Un agenda parlementaire sous tension
Alors que le pays s'enfonce dans une crise démocratique et que la majorité présidentielle vacille, le Premier ministre Sébastien Lecornu a dévoilé ce mardi un agenda parlementaire chargé jusqu'à l'été. Dans un contexte de fracture politique et de désaffection citoyenne, le gouvernement tente de se recentrer sur les compétences régaliennes de l'État.
Des priorités sécuritaires et régaliennes
L'entourage de Sébastien Lecornu insiste sur la nécessité de protéger les Français face à un environnement géopolitique tendu. Le gouvernement mise sur des mesures symboliques pour rassurer une opinion publique inquiète :
« Dans un contexte budgétaire contraint, la dispersion n'est plus possible. L'État doit revenir à son cœur de métier : protéger, garantir l'ordre public, assurer la souveraineté et la sécurité des Français. »
Parmi les projets phares : la loi de programmation militaire, la sécurité du quotidien, le renforcement des polices municipales, et la justice criminelle.
Des mesures controversées à l'ordre du jour
Plusieurs textes suscitent déjà des vives polémiques, notamment la proposition de loi sur les réseaux sociaux, qui vise à interdire leur accès aux moins de 15 ans.
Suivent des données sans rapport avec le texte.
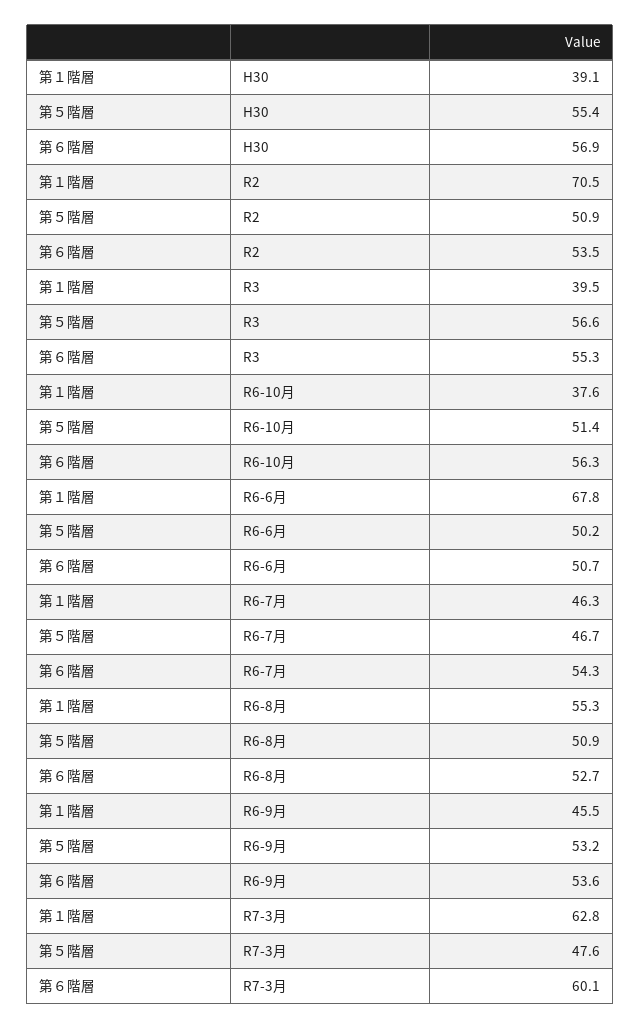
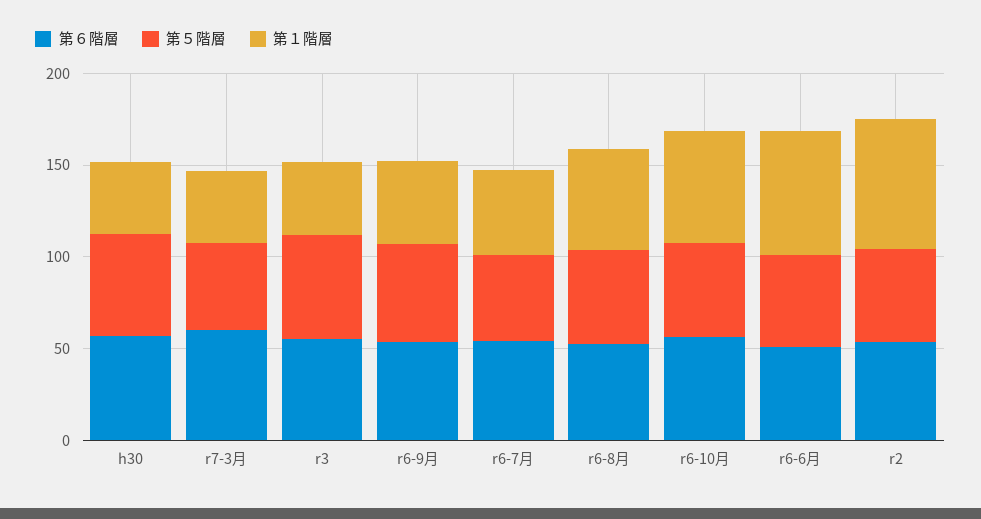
  {
    "第１階層": {
      "H30": 39.1,
      "R2": 70.5,
      "R3": 39.5,
-     "R6-10月": 37.6,
+     "R6-10月": 60,
      "R6-6月": 67.8,
      "R6-7月": 46.3,
      "R6-8月": 55.3,
      "R6-9月": 45.5,
-     "R7-3月": 62.8
+     "R7-3月": 40
    },
    "第５階層": {
      "H30": 55.4,
      "R2": 50.9,
      "R3": 56.6,
      "R6-10月": 51.4,
      "R6-6月": 50.2,
      "R6-7月": 46.7,
      "R6-8月": 50.9,
      "R6-9月": 53.2,
      "R7-3月": 47.6
    },
    "第６階層": {
      "H30": 56.9,
      "R2": 53.5,
      "R3": 55.3,
      "R6-10月": 56.3,
      "R6-6月": 50.7,
      "R6-7月": 54.3,
      "R6-8月": 52.7,
      "R6-9月": 53.6,
      "R7-3月": 60.1
    }
  }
Une mesure liberticide selon les oppositions, mais défendue par le gouvernement comme un outil de protection des jeunes.
Autre sujet explosif : la suppression des zones à faibles émissions (ZFE), une mesure écologiquement désastreuse selon les écologistes, mais présentée comme une nécessité économique par le gouvernement.
La Corse et les territoires au cœur des débats
Le statut de la Corse sera examiné au Sénat en mai, une réforme attendue depuis des années. Une occasion pour le gouvernement de réaffirmer l'unité nationale, alors que les tensions indépendantistes persistent.
Parallèlement, le projet de loi sur l'allocation sociale unique vise à simplifier les aides sociales, mais risque de précariser davantage les plus vulnérables, selon les associations.
Un calendrier serré avant l'été
De mars à juillet, les députés et sénateurs devront examiner une pluie de textes, dont certains sont déjà fortement contestés. Parmi eux :
- La loi sur la justice criminelle, visant à réduire les délais de jugement.
- Le projet de loi sur la sécurité du quotidien, qui renforce les sanctions pour certaines infractions.
- La réforme des transports, un dossier clé pour les territoires.
Un agenda ambitieux, mais qui pourrait échouer face à l'absence de majorité stable à l'Assemblée.